Once inside, the spirit of plunder took hold of her, and she began to take down boxes of cigars and cigarettes and packets of tobacco, piling them up in a heap on the counter. But she had no basket in which to carry the accumulation she was making, and she was feeling under the counter for some box into which to put her haul, when the shadows round her deepened again into almost absolute darkness. Cautiously she peered up over the counter and saw the silhouette of a woman standing in the doorway.

For ten breathless seconds Millie hung motionless, her eyes fixed on the apparition. She was very civilized still, and she was suddenly conscious of committing a crime. She feared horribly lest the figure in the doorway might discover Millicent Gosling stealing tobacco. But the intruder, after recognizing the nature of the shop’s contents, moved away with a sigh. Millie heard her dragging footsteps shuffle past the window.

That scare decided her movements. She hastily looped up the front of her skirt, bundled into it as much plunder as she could conveniently carry, and made her way out into the street again.

She was nearly at the corner of Wisteria Grove before she was molested, and then an elderly woman came suddenly out of a doorway and laid a hand on Millie’s arm.

“Whacher got?” asked the woman savagely.

Millie, shrinking and terrified, displayed her plunder.

“Cigars,” muttered the woman. “Whacher want with cigars?” She opened the boxes and stirred up the contents of Millie’s improvised bundle in an eager search for something to eat. “Gawd’s truth! yer must be crazy, yer thievin’ little slut!” she grumbled, and pushed the girl fiercely from her.

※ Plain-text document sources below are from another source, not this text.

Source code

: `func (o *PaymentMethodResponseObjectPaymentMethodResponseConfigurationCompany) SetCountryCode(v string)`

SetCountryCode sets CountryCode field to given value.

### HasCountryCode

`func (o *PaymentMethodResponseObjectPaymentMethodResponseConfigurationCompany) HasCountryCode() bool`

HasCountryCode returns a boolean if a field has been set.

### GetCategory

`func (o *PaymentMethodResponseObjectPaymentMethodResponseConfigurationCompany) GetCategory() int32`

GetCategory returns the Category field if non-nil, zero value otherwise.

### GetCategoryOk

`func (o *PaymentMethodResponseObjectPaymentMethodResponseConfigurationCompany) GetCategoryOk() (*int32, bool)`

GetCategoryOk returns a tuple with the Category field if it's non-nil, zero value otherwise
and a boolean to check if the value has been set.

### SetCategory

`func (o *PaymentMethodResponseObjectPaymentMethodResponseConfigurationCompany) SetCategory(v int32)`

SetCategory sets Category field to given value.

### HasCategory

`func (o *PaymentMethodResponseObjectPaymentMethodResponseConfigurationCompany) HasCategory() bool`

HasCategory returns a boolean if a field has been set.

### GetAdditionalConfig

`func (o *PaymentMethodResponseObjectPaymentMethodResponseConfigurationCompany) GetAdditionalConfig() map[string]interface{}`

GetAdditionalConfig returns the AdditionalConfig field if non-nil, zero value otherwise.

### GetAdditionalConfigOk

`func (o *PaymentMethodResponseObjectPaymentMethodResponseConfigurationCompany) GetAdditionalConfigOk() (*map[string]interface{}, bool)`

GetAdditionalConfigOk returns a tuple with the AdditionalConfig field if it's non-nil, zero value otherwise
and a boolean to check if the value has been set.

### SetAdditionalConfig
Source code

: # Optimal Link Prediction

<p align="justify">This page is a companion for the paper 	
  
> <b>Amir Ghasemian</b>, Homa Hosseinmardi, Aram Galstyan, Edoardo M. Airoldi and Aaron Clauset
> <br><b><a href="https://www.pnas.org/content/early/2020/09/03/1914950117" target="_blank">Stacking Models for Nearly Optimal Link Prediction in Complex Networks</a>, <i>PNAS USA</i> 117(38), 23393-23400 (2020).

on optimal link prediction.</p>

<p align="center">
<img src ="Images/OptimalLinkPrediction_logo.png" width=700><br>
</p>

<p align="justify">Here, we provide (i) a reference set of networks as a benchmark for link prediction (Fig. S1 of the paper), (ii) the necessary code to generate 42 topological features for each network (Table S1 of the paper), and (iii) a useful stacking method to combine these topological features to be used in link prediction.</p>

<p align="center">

Millie made good her escape, dropping a box of cigars in her flight. Her one thought now was the fear of meeting a policeman. In three minutes she was beating fiercely on the door of the little house in Wisteria Grove, and, disregarding her father’s exclamations of pleased surprise when he let her in, she tumbled in a heap on to the mat in the passage.

Gosling’s first declaration of male superiority had been splendidly successful.